(DATA RECORDS)

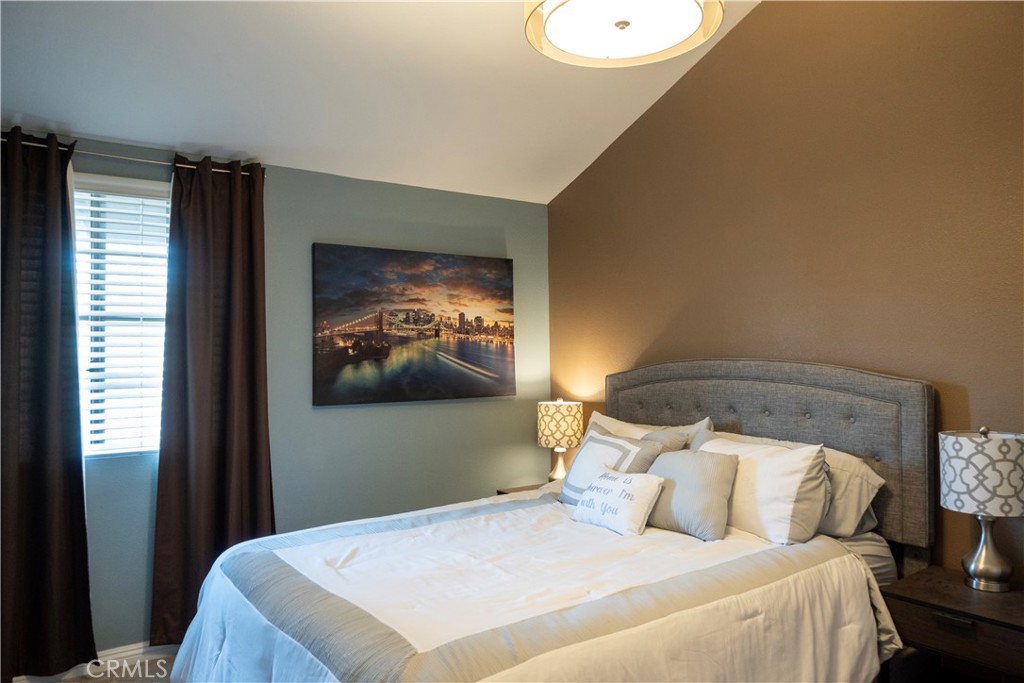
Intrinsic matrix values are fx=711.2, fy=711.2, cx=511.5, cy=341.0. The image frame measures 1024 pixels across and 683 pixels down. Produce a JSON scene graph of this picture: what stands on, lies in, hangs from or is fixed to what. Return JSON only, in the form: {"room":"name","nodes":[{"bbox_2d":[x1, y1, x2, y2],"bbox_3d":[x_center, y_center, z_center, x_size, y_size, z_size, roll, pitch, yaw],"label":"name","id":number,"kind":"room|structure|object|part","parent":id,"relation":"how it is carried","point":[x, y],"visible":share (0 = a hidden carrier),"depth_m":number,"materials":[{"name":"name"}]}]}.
{"room":"bedroom","nodes":[
{"label":"bedroom","id":0,"kind":"room"},
{"bbox_2d":[9,642,183,682],"bbox_3d":[-0.161,1.479,1.938,4.366,0.105,4.158,0,-1,-35],"label":"floor","id":1,"kind":"structure","parent":0,"point":[87,678],"depth_m":3.14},
{"bbox_2d":[495,482,550,495],"bbox_3d":[0.217,1.162,4.067,0.475,0.604,0.485,0,-1,-35],"label":"nightstand","id":2,"kind":"object","parent":1,"relation":"on","point":[503,492],"visible":0.06,"depth_m":4.15,"materials":[{"name":"brown wood"}]},
{"bbox_2d":[537,398,583,481],"bbox_3d":[0.279,0.584,4.148,0.265,0.506,0.267,0,-1,-35],"label":"table lamp","id":3,"kind":"object","parent":2,"relation":"on","point":[568,425],"visible":0.95,"depth_m":4.05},
{"bbox_3d":[0.270,0.707,4.200,0.157,0.222,0.159,-1,-1,4],"label":"lamp base","id":4,"kind":"part","parent":3,"relation":"part of","materials":[{"name":"silver metal"}]},
{"bbox_3d":[0.274,0.485,4.165,0.311,0.242,0.300,-1,-1,20],"label":"lamp shade","id":5,"kind":"part","parent":3,"relation":"part of","materials":[{"name":"fabric"}]},
{"bbox_2d":[170,357,939,682],"bbox_3d":[0.184,0.754,2.577,2.331,1.367,1.856,0,-1,-35],"label":"bed","id":6,"kind":"object","parent":1,"relation":"on","point":[754,429],"visible":0.92,"depth_m":2.40,"materials":[{"name":"white fabric"}]},
{"bbox_2d":[168,486,904,682],"bbox_3d":[0.007,1.060,2.492,2.062,0.663,1.777,0,-1,-35],"label":"comforter","id":7,"kind":"object","parent":6,"relation":"on","point":[562,506],"visible":0.78,"depth_m":2.23,"materials":[{"name":"white fabric"}]},
{"bbox_2d":[558,427,663,504],"bbox_3d":[0.422,0.575,3.183,0.249,0.347,0.511,0,-1,-35],"label":"striped pillow","id":8,"kind":"object","parent":7,"relation":"on","point":[620,443],"visible":0.66,"depth_m":3.14,"materials":[{"name":"fabric"}]},
{"bbox_2d":[570,468,665,536],"bbox_3d":[0.420,0.637,2.872,0.201,0.227,0.413,0,-1,-35],"label":"throw pillow","id":9,"kind":"object","parent":7,"relation":"on","point":[630,478],"visible":0.99,"depth_m":2.78,"materials":[{"name":"white fabric"}]},
{"bbox_2d":[643,446,737,540],"bbox_3d":[0.670,0.588,2.829,0.225,0.313,0.476,0,-1,-35],"label":"gray pillow","id":10,"kind":"object","parent":7,"relation":"on","point":[704,462],"visible":0.9,"depth_m":2.71,"materials":[{"name":"grey fabric"}]},
{"bbox_2d":[584,413,714,449],"bbox_3d":[0.605,0.574,3.446,0.297,0.418,0.767,0,-1,-35],"label":"pillow","id":11,"kind":"object","parent":6,"relation":"on","point":[638,433],"visible":0.18,"depth_m":3.39,"materials":[{"name":"fabric"}]},
{"bbox_2d":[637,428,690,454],"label":"gray pillow","id":12,"kind":"object","parent":6,"relation":"on","point":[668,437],"visible":0.21,"depth_m":3.13,"materials":[{"name":"grey fabric"}]},
{"bbox_2d":[693,433,830,543],"bbox_3d":[0.913,0.569,2.786,0.270,0.379,0.649,0,-1,-35],"label":"white pillow","id":13,"kind":"object","parent":6,"relation":"on","point":[794,492],"visible":0.74,"depth_m":2.60,"materials":[{"name":"white fabric"}]},
{"bbox_3d":[1.093,0.593,3.544,0.193,1.051,1.554,0,-1,-35],"label":"headboard","id":14,"kind":"part","parent":6,"relation":"part of","materials":[{"name":"grey fabric"}]},
{"bbox_2d":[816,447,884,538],"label":"pillow","id":15,"kind":"object","parent":6,"relation":"on","point":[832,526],"visible":0.32,"depth_m":2.67,"materials":[{"name":"fabric"}]},
{"bbox_2d":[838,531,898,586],"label":"bed sheet","id":16,"kind":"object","parent":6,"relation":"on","point":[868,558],"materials":[{"name":"grey fabric"}]},
{"bbox_2d":[879,566,1023,682],"bbox_3d":[1.573,1.124,2.308,0.449,0.572,0.559,0,-1,-35],"label":"nightstand","id":17,"kind":"object","parent":1,"relation":"on","point":[968,592],"visible":0.92,"depth_m":2.27,"materials":[{"name":"brown wood"}]},
{"bbox_3d":[1.384,0.878,2.237,0.037,0.024,0.093,0,-1,-35],"label":"drawer pull","id":18,"kind":"part","parent":17,"relation":"part of","materials":[{"name":"metal"}]},
{"bbox_2d":[939,426,1023,593],"bbox_3d":[1.587,0.550,2.378,0.271,0.534,0.271,0,-1,-35],"label":"table lamp","id":19,"kind":"object","parent":17,"relation":"on","point":[980,556],"visible":0.99,"depth_m":2.31,"materials":[{"name":"white fabric"}]},
{"bbox_3d":[1.600,0.435,2.373,0.329,0.233,0.328,-1,-1,34],"label":"lamp shade","id":20,"kind":"part","parent":19,"relation":"part of","materials":[{"name":"white fabric"}]},
{"bbox_3d":[1.558,0.669,2.349,0.166,0.266,0.171,0,-1,0],"label":"lamp base","id":21,"kind":"part","parent":19,"relation":"part of","materials":[{"name":"silver metal"}]},
{"bbox_2d":[25,131,548,656],"bbox_3d":[-1.298,0.271,3.646,3.749,2.396,0.150,0,-1,-35],"label":"green wall","id":22,"kind":"structure","parent":0,"point":[403,417],"depth_m":3.84,"materials":[{"name":"paint"}]},
{"bbox_2d":[72,173,171,458],"bbox_3d":[-1.861,-0.090,3.302,0.750,1.277,0.121,0,-1,-35],"label":"window","id":23,"kind":"structure","parent":22,"relation":"in","point":[85,421],"depth_m":3.33,"materials":[{"name":"white plastic"}]},
{"bbox_2d":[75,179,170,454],"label":"window blind","id":24,"kind":"object","parent":23,"relation":"attached to","point":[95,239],"visible":0.62,"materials":[{"name":"white plastic"}]},
{"bbox_2d":[0,136,260,176],"bbox_3d":[-1.833,-0.829,3.168,1.343,0.047,0.108,0,-1,-35],"label":"curtain rod","id":25,"kind":"object","parent":22,"relation":"attached to","point":[35,144],"visible":0.55,"depth_m":3.19,"materials":[{"name":"silver metal"}]},
{"bbox_2d":[0,125,96,679],"bbox_3d":[-2.057,0.265,2.898,0.590,2.308,0.118,0,-1,-35],"label":"left curtain","id":26,"kind":"object","parent":25,"relation":"hanging from","point":[45,435],"visible":1,"depth_m":2.97,"materials":[{"name":"fabric"}]},
{"bbox_2d":[151,153,272,645],"bbox_3d":[-1.382,0.271,3.360,0.554,2.272,0.120,0,-1,-35],"label":"right curtain","id":27,"kind":"object","parent":25,"relation":"hanging from","point":[255,435],"visible":0.88,"depth_m":3.35,"materials":[{"name":"brown fabric"}]},
{"bbox_2d":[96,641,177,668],"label":"baseboard","id":28,"kind":"structure","parent":22,"relation":"attached to","point":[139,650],"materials":[{"name":"white paint"}]},
{"bbox_2d":[311,244,516,406],"bbox_3d":[-0.518,-0.085,4.099,1.277,0.858,0.039,0,-1,-35],"label":"canvas picture","id":29,"kind":"object","parent":22,"relation":"attached to","point":[463,315],"visible":0.98,"depth_m":4.02},
{"bbox_2d":[0,0,757,204],"bbox_3d":[-0.231,-1.404,1.928,3.747,0.202,4.356,0,-1,-35],"label":"ceiling","id":30,"kind":"structure","parent":0,"point":[624,120],"depth_m":3.18,"materials":[{"name":"white paint"}]},
{"bbox_2d":[523,0,721,67],"bbox_3d":[0.319,-1.225,2.132,0.611,0.614,0.609,0,-1,-35],"label":"ceiling light","id":31,"kind":"object","parent":30,"relation":"attached to","point":[550,24],"visible":0.99,"depth_m":2.18,"materials":[{"name":"white glass"}]},
{"bbox_2d":[548,0,1023,577],"bbox_3d":[1.538,-0.246,2.865,0.146,3.356,4.369,0,-1,-35],"label":"brown wall","id":32,"kind":"structure","parent":0,"point":[738,34],"depth_m":3.03,"materials":[{"name":"brown paint"}]}
]}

(End DATA RECORDS)

WORK INSTRUCTIONS: Looking at the entries above, report how many of their lines include "room", and add nothing else.

TASK SOLUTION: 3